(Records to process)

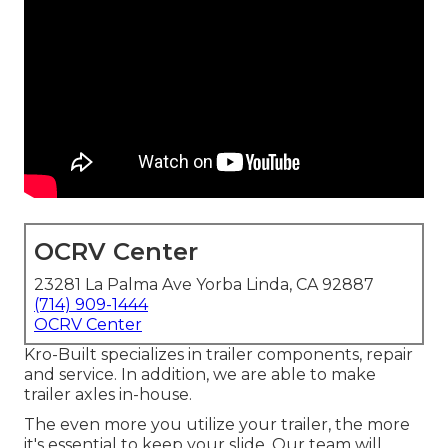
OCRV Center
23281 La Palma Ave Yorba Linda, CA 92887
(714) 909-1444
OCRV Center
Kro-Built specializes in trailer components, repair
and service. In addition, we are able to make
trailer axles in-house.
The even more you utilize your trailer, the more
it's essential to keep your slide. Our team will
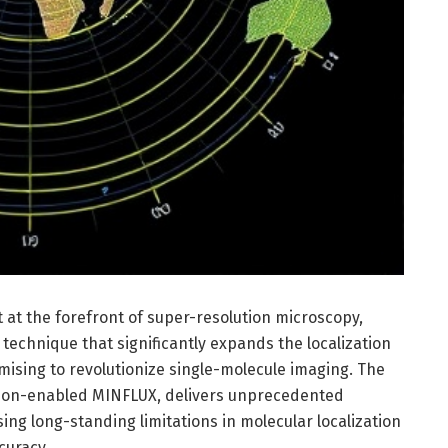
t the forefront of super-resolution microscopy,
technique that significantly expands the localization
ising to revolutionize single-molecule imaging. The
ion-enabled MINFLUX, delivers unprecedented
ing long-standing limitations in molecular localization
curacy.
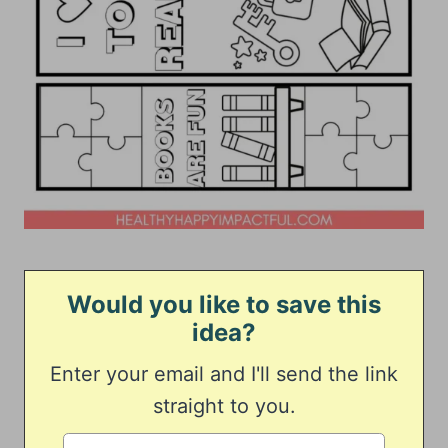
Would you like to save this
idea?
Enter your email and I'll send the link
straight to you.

(End Records to process)

**What the task requires**
Pick out every line in the records that contains the word "localization" and copy each one in full. Match case exactly.

**Exercise answer**
technique that significantly expands the localization
ing long-standing limitations in molecular localization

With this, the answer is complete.